Wednesday, February 16, 2011
AWP 2011, an itemized list
1. Walking a nearly deserted sidewalk near the Washington Monument a day before the conference starts, a man approaches and asks, “Are you here for AWP?” Wasn’t aware we were attired in AWP uniforms.
2. Lunch at Kramerbooks. I see a man who looks like Maurice, a chef I worked with in Salt Lake City in a former life. So much so that when he leaves I approach and ask, “Are you Maurice?” No, he’s not, he’s Eugene.
3. Reminded, at the Sackler, that I love the books section of museum gift shops, buying a copy of Lena Herzog’s photo essay on pilgrimage to Mt Kailais.
4. Judith Barrington, Nancy Lord, Valerie Miner, Sherry Simpson and friends discuss the narrative stance in memoir, or “the glory of an achieved persona” (Gornick) to a sitting-in-the-aisles crowd of devotees. Once again reminded how lucky we are at UAA to be surrounded by such brilliance.
5. Out of the rain and into happy hour at the Russia House: Baltica # 5 served in clear 20 ounce bottles and a large bowl of borsch served by a beautiful short-skirted over-powdered young Russian woman.
6. At the book fair I’m talking with a guy at the Cutbank table remembering I have had a piece there for a long time, mentioning it to him. When I check my email that night the piece has been rejected.
7. I meet Julie Paegle whose time at Utah did not quite overlap with mine. However, she was briefly married to a good friend of mine who now lives in Fairbanks. Her lovely book of poetry, Torch Song Tango Choir recently published to wide, and well-deserved, acclaim.
8. Do we or do we not teach the books we most love? Brock Clark reminds us that Denis Johnson wept when students did not like the book he most loved: Under the Volcano.
9. The Department of Education has enacted a law making it difficult to “deliver off campus instruction across state lines.” This educational Mann Act comes from the “Office of Integrity.”
10. Michael McGurl, author of a somewhat controversial book of scholarship on the rise of creative writing programs describes himself as a “museless pedant.” Also: the NY Times as “idiots” and acknowledges what we all know: that “there is a sadly limited amount of attention for writing today.”
11. What does it mean that the average age of the persons in the 500 vendor book fair is about 27? Or, more tellingly: what does it mean that almost no one in the room makes an actual living from writing, editing, or publishing?
12. Dana Gioia says that if Rilke wrote a grocery list it would be seraphic. And notes that John Haines writes in that same tradition.
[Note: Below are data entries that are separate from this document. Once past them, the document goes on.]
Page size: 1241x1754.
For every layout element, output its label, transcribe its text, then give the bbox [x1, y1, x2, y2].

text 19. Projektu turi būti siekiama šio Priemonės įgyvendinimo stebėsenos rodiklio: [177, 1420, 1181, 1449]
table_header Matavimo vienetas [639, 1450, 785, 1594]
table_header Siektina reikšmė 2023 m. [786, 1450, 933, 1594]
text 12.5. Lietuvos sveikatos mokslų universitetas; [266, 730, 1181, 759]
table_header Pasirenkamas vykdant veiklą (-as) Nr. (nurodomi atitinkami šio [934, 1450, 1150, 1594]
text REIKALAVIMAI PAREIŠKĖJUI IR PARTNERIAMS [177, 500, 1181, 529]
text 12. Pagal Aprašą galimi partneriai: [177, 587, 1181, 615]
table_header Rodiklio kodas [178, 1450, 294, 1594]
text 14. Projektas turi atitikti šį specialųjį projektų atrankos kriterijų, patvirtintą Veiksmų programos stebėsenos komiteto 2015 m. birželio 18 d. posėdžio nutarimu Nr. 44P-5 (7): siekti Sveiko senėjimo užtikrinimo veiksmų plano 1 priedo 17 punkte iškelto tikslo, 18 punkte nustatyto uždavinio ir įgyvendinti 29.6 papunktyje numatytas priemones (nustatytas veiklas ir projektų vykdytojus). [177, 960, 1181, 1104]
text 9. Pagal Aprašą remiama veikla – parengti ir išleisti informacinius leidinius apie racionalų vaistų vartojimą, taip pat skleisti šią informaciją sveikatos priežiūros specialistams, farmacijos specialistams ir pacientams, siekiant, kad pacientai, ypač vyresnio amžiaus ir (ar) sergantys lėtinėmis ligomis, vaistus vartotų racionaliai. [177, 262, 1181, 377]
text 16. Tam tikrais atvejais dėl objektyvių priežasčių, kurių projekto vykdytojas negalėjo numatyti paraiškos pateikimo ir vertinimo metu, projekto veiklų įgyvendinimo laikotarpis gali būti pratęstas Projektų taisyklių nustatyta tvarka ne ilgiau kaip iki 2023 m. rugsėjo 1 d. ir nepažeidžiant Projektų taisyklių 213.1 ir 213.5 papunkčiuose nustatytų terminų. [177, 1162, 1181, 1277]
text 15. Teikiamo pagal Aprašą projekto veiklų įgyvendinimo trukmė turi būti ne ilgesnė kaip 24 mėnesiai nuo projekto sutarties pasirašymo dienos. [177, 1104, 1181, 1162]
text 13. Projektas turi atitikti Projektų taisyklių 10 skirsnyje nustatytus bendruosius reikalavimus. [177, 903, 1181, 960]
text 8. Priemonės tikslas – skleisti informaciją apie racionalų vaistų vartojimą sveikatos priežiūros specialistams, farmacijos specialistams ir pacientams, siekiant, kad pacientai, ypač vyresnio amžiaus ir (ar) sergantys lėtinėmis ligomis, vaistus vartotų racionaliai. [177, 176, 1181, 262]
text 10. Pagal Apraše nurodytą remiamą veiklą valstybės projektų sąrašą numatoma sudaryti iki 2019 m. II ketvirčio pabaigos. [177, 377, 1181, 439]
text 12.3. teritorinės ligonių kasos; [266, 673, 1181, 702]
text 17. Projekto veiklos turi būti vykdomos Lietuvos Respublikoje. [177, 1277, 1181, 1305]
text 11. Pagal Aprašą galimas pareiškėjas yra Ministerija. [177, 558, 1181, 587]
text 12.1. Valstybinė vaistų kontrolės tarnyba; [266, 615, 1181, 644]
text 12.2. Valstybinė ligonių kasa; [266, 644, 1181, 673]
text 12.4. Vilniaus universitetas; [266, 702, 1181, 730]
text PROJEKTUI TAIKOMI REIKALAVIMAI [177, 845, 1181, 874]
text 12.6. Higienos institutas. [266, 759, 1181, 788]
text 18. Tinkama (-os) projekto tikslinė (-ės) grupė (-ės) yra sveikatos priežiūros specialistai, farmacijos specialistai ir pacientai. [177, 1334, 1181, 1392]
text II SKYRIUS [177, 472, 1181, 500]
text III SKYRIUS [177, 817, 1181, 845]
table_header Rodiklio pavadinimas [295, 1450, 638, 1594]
13. I saw three of my former WIU students, two finishing PhD programs this year and one just starting after his MFA. Praying that I played a not-very-large role in their career decisions.
14. When I see at the book fair, other magazines where I have work out: Dzanc and Orion, I don’t mention this fact. And, I re-meet Eugene-not-Maurice, who turns out to be a poet from San Francisco currently exiled to the Midwest.
15. Michael Griffith leads a conversation, asking what sorts of literary ambition leads to awards? Three smart, passionate and generous people speak about the books they love: Brock Clark on Henderson the Rain King, Steve Almond on Mrs. Bridge, and Sarah Shun-lien Bynum on Paule Marshall’s Brown Girl, Brownstones. What is good about the good? Is there a better question to ask?
16. Sitting at the bar at the Tabard Inn watching the bartender, Chantal Tseung, gracefully mix two different drinks simultaneously. Drinking a glass of Laphroaig. I feel distant from everyday life.